Joe could not resist the temptation of asking Smuff if he was going to lead them to the thief as well as to the car. The detective flushed in embarrassment and admitted that he did not have full details yet on this part of the mystery.
“But it won’t be long before I capture that fellow,” he assured the boys. They managed to keep their faces straight and only hoped that they were not now on a wild-goose chase.
Twenty minutes later Smuff pulled into the town of Ducksworth and drove straight to a used-car lot. Stopping, he announced, “Well, here we are. Get ready to fork over that money, Chet.”
Smuff nodded to the attendant in charge, then led the boys down a long aisle past row after row of cars to where several jalopies were lined up against a rear fence. Turning left, the detective finally paused before a bright red car.
“Here you are!” said Smuff grandly, extending his right hand toward Chet. “My money, please.”
The stout boy as well as the Hardys stared at the jalopy. There was no question but that it was the same make and model as Chet’s.
“The thief thought he could disguise it by painting it red,” Smuff explained.

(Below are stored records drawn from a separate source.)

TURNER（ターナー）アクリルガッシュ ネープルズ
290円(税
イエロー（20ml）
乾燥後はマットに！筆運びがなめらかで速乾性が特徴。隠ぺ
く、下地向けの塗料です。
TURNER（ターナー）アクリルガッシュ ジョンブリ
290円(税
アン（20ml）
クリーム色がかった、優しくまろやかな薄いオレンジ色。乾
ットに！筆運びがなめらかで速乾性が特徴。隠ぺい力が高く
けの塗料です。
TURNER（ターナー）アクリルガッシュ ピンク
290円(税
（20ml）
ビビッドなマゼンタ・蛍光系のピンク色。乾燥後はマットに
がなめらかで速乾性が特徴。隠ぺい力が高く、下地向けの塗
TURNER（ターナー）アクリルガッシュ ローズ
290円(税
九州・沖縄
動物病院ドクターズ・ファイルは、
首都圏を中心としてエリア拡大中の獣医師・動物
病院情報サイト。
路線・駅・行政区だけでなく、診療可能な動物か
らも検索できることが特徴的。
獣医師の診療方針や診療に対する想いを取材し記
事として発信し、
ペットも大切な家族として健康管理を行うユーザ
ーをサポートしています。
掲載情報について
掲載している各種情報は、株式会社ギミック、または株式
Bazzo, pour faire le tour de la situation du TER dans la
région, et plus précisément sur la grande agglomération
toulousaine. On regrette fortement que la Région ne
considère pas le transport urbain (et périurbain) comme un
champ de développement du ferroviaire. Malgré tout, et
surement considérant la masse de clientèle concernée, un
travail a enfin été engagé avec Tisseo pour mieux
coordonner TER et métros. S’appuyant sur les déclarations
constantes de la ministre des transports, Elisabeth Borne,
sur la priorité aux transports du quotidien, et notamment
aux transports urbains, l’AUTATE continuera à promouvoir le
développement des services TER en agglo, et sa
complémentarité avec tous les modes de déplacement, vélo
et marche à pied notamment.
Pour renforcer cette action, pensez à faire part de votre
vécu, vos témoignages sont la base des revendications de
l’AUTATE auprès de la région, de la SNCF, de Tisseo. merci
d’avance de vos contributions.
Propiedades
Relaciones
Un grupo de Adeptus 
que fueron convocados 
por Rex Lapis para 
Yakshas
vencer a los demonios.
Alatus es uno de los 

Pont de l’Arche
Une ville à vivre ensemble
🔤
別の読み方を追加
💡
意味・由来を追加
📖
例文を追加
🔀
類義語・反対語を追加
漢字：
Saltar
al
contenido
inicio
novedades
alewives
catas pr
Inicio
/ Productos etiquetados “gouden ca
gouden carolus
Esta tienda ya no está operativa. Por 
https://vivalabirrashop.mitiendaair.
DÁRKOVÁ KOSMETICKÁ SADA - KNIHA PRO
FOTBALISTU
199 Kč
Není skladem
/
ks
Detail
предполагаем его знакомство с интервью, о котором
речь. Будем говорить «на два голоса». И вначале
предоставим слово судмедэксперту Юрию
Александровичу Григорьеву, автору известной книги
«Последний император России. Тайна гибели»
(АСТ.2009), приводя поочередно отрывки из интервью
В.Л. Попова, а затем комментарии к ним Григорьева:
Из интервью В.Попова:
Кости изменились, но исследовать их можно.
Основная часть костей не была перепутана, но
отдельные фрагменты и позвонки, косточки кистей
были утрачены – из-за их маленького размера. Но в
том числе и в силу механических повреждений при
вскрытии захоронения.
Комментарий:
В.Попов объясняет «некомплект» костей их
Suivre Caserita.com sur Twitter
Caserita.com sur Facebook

“Is that your guess?” Frank asked quietly.
Oscar Smuff frowned. “How else could you figure it?” he asked.
“Then there’ll be yellow paint under the red,” Frank went on. “Let’s take a look to make sure.”
It was evident that Smuff did not like this procedure. “So you doubt me, eh?” he asked in an unpleasant tone.
“Anybody can get fooled,” Frank told him. “Well, Chet, let’s operate on this car.”
The detective stood by sullenly as Frank pulled out a penknife and began to scrape the red paint off part of the fender.